In den letzten 10 Jahren hat sich Kashi, einst einer der bekanntesten armen Kreise in Xinjiang, zu einem der 10 führenden und relativ reichen Kreisen des autonomen Gebietes entwickelt. Das Pro-Kopf-Einkommen hat sich im Durchschnitt vervierfacht.

Für seine Erfolge bei der Tamarix-Forschung und -Verbreitung wurde Liu Mingting mehrmals vom Umweltprogramm der Vereinten Nationen und der chinesischen Regierung ausgezeichnet. Inzwischen hat sich der Tamarix-Anbau auf dem weitausgedehnten Ödland in Xinjiang verbreitet.

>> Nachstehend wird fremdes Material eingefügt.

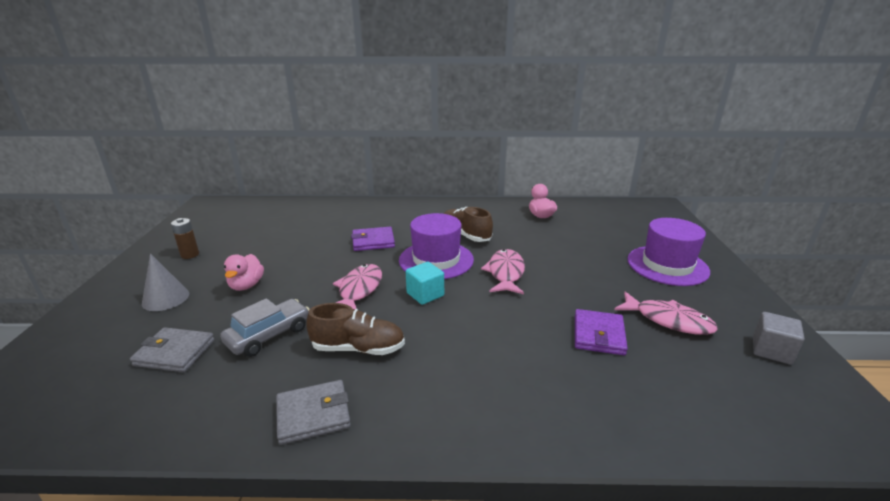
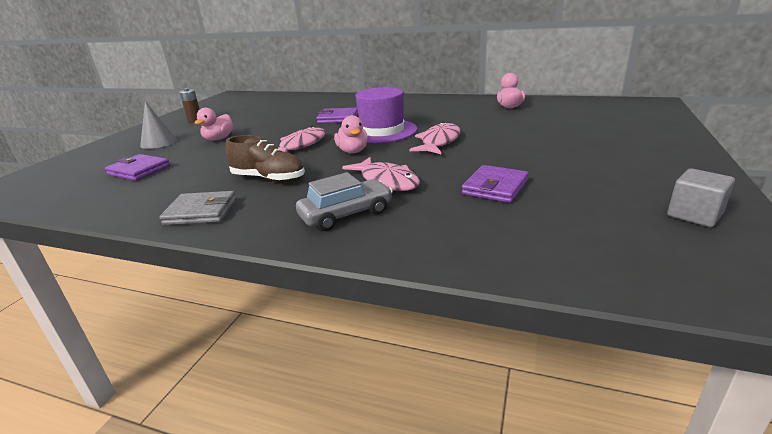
camera: 20 degrees right, 0 degrees up
grey wallet [130,327,215,372] -> purple wallet [105,154,170,181]
grey car [220,298,310,357] -> grey car moved to [296,172,393,231]
turquoise cube [406,262,444,305] -> pink duck [334,115,368,153]
brown shoe [443,207,493,242] -> none
pink fish [614,291,718,335] -> pink fish moved to [342,157,420,191]
purple hat [627,218,710,286] -> none

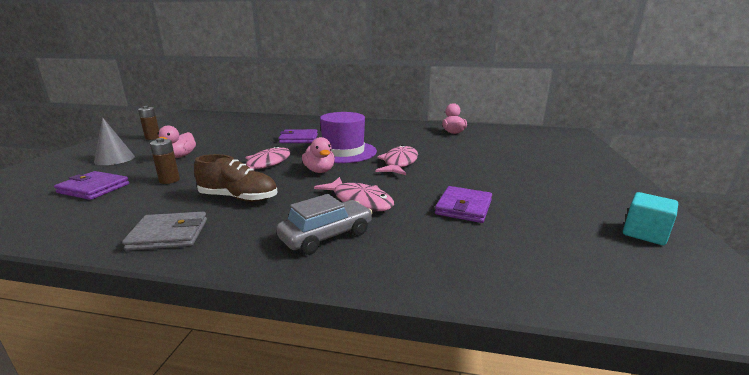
camera: 10 degrees left, 5 degrees down
grey cube [667,168,735,227] -> turquoise cube [623,192,678,245]
none -> brown battery [150,138,180,184]

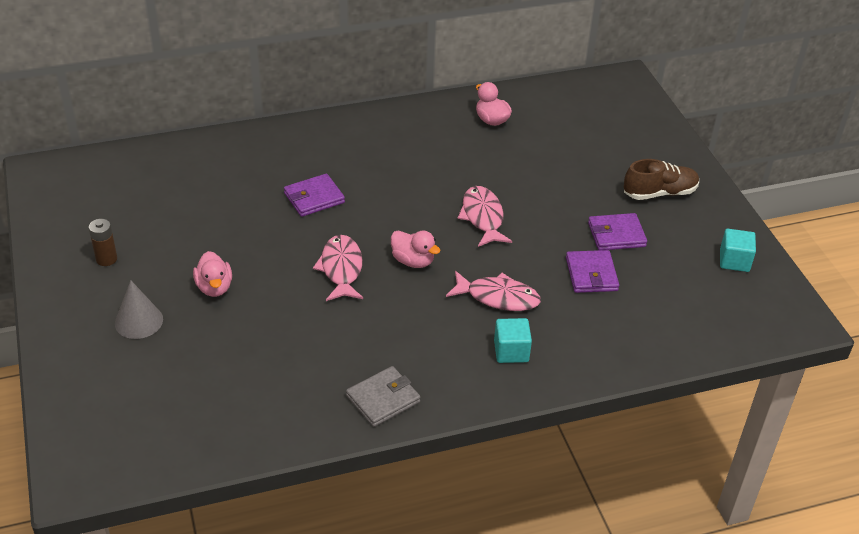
camera: 30 degrees left, 20 degrees up
purple wallet [54,171,129,200] -> purple wallet moved to [588,213,647,250]
brown battery [150,138,180,184] -> none
brown shoe [194,154,277,202] -> brown shoe moved to [624,159,699,200]
grey car [276,194,373,255] -> turquoise cube [494,318,532,363]
purple hat [320,112,377,163] -> none

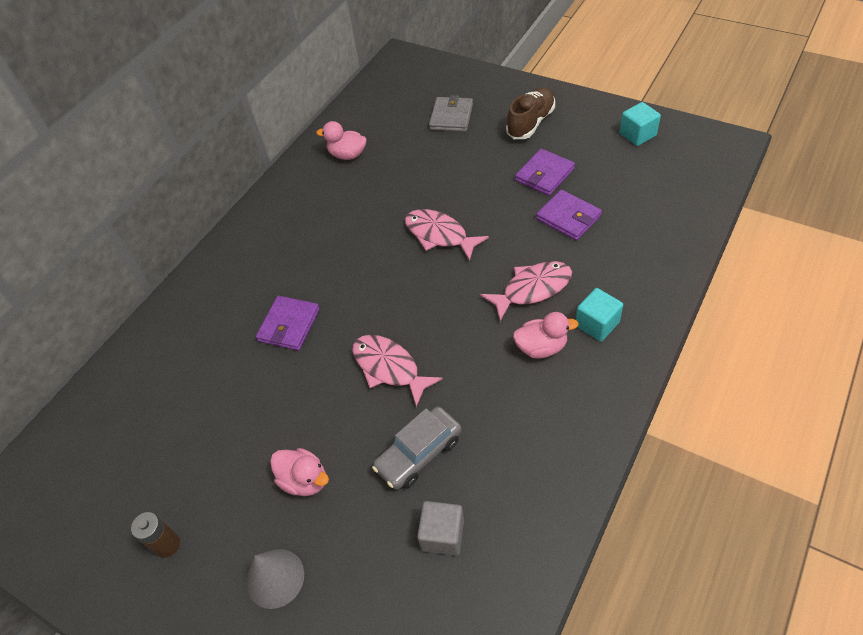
camera: 35 degrees left, 10 degrees up
grey wallet [346,366,420,427] -> grey wallet moved to [429,95,473,132]
pink duck [391,230,441,268] -> pink duck moved to [513,312,579,359]
none -> grey car [372,407,461,490]
none -> grey cube [417,501,464,555]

Inzwischen mag Liu sowohl im Dienst, als auch in der Freizeit die Tamarisken nicht mehr missen, wie er selbst sagt:

"Am Sonntag besuche ich oft Basare und zeige den Einwohnern dort Fotos und tausche Erfahrungen über den Tamarix-Anbau und den Nutzen dieser Sträucher aus. In den vergangenen Jahren habe ich siebenmal Rundreisen durch alle Landesteile Xinjiangs gemacht. In jedem Kreis stellte ich einige Tage meine Tamarix-Fotos zur Schau, und inzwischen haben schon Hunderttausende meine Fotoausstellungen gesehen. Die Leute müssen erst mal sehen, was die Tamarisken alles bewirken können – und dann wird es auch leicht, den Anbau von Tamarisken zu verbreiten."

Dabei stört Liu Mingtings Hinwendung zu den Tamarisken keinesfalls die Liebe zu seiner Frau Chu Huifang. Tamarisken sind inzwischen nämlich eine gemeinsame Leidenschaft geworden, wie die Ehefrau Chu Huifang bestätigt:

"Ich bin immer wieder selbst erstaunt, wie sehr auch ich die Wüste Gobi mag und die Tamarisken liebe. Tamarix - Sträucher sind wirklich schön, weil sie anspruchslos sind und gleichzeitig unheimlich viel leisten."

Liu Mingting befindet sich nun im Ruhestand und lebt mit seiner Familie nicht mehr in Ürümqi, der Hauptstadt des Autonomen Gebietes Xinjiang, sondern im armen Wüstenkreis Yutian. Nicht nur seine Frau ist mitgekommen nach Yutian, auch sein Sohn, die Schwiegertochter und der Enkel kamen mit. Sein Sohn hat dafür einen Job in der ostchinesischen Metropole Shanghai aufgegeben.

Und was zog Liu Mingting nach Yutian mitten in der Wüste? Nun, er plant hier, versuchsweise eine Begleitpflanze für die Tamarisken nämlich die Dayun, eine Art offizinale Pflanze, zu züchten und später großflächig anbauen zu lassen. Der siebzigjährige Liu erklärte, durch den Dayu - Anbau könnten die in der Wüste lebenden Menschen ihr Einkommen erhöhen. Und eine Verbesserung der Lebensbedingungen der Menschen in der Wüste sei schließlich sein größter Wunsch.